PROBLEMA PROPUESTO => Retoma el fragmento sobre Miguel Servet y la circulación de la sangre y continúalo a partir de su última oración.

FRAGMENTO DEL TEXTO =>
+++++

A pesar de que había tenido que huir de Francia, Calvino arriesgó su vida para regresar a París y mantener una discusión teológica con el español, que finalmente no pudo materializarse. Luego Servet se refugió en Lyon con sus amigos impresores y publicó una nueva edición, mejorada, de la célebre Geografía de Ptolomeo en 1535. Dos años después, regresó a París para estudiar medicina, donde sobresalió por su pericia como disector, coincidiendo con Vesalio.
La circulación de la sangre
De su formación anatómica deriva la inclusión en Restitución del cristianismo (1553) del célebre pasaje donde describe, por primera vez en Occidente, la circulación de la sangre en los pulmones, descubrimiento que le ha dado fama universal. No obstante, este hecho fisiológico ya era conocido por el árabe Ibn Al Nafis –cuyos Comentarios al Canon de Avicena (1245) circulaban manuscritos en Venecia desde 1521–, y luego sería también descrito por los manuales de anatomía de Valverde de Amusco (1556) y Realdo Colombo (1559).
Como es sabido, el análisis más científico del mecanismo de la circulación de la sangre sería obra de William Harvey en 1628. En la base de la original y difundida contribución de Servet a la fisiología pulmonar se hallaba un interés de raíz religiosa. Suponía que el alma –descrita como una chispa del Espíritu Santo– penetraría en el hombre con su primera respiración, incorporándose a la sangre, lo que le llevaría a transferir a la teología su saber médico.

+++++

(Fragmentos de datos)
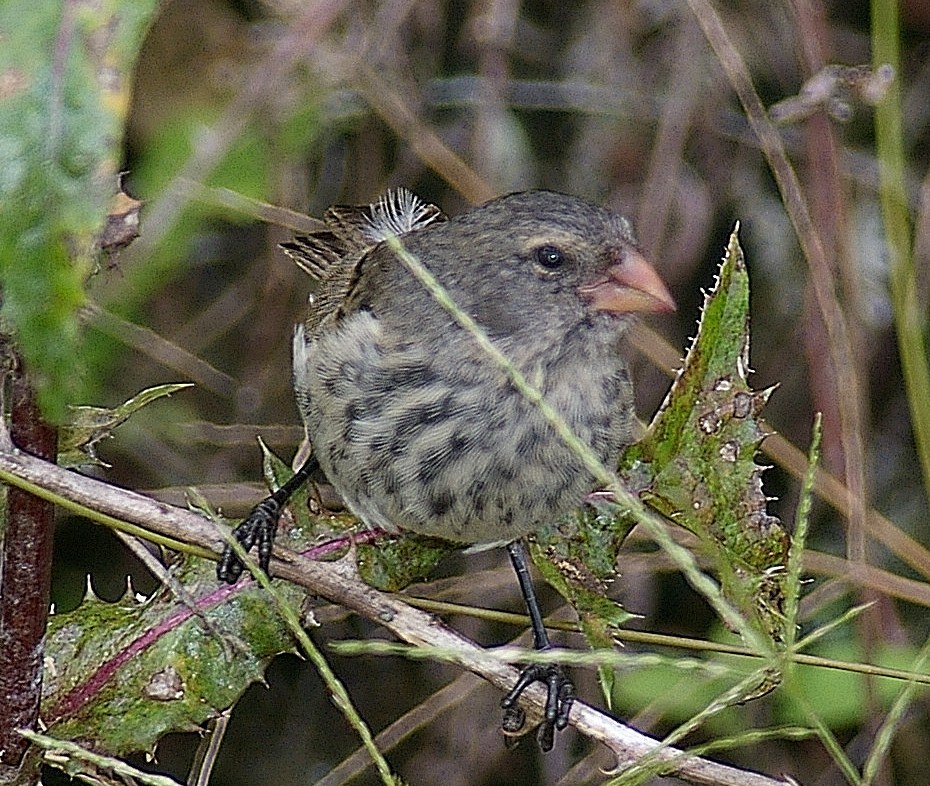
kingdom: Animalia
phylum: Chordata
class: Aves
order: Passeriformes
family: Thraupidae
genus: Geospiza
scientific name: Geospiza fuliginosa
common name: Small ground finch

+++++

RESPUESTA =>
Según Ángel Alcalá, a quien se debe la edición bilingüe de las obras completas de Servet, Restitución del cristianismo “es un océano de sugerencias”. Una crítica sistemática a la corrupción del cristianismo oficial y una propuesta de reforma radical afín a la de los anabaptistas, pero inmensamente superior por su densidad teológica.
Suprimida toda estructura jerárquica de la Iglesia, la comunidad cristiana que soñaba Miguel Servet se sustentaría en la pureza de la fe, la libertad y la tolerancia, sin persecuciones de los disidentes, ni ritos ni ceremonias. Católicos y protestantes hallaron en Restitución del cristianismo gravísimas herejías, y Servet fue arrestado en Vienne por la Inquisición francesa con los materiales aportados, directa o indirectamente, por Calvino.
A fuego lento
Logró evadirse, por lo que fue sentenciado a muerte en ausencia el 17 de junio de 1553 y quemado en efigie. Cuatro meses después, denunciado por Calvino –quien condenaba a los herejes y blasfemos igual que los católicos–, sería capturado en Ginebra y castigado a arder vivo a fuego lento.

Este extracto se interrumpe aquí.